Page images and extracted text
# # # # # # #
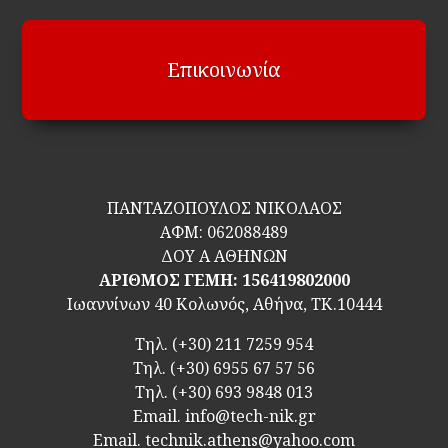
Επικοινωνία
ΠΑΝΤΑΖΟΠΟΥΛΟΣ ΝΙΚΟΛΑΟΣ
ΑΦΜ:
062088489
ΔΟΥ Α ΑΘΗΝΩΝ
ΑΡΙΘΜΟΣ ΓΕΜΗ: 156419802000
Ιωαννίνων 40 Κολωνός, Αθήνα, ΤΚ.10444
Τηλ.
(+30) 211 7259 954
Τηλ.
(+30) 6955 67 57 56
Τηλ.
(+30) 693 9848 013
Email.
info@tech-nik.gr
Email. technik.athens@yahoo.com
# # # # # # #
§ **INSTRUCTIONS TO FOLLOW**:
The answer should be a number alone: the count of lines in the records that hold the word "Email".

§ **SOLVED PROBLEM**:
2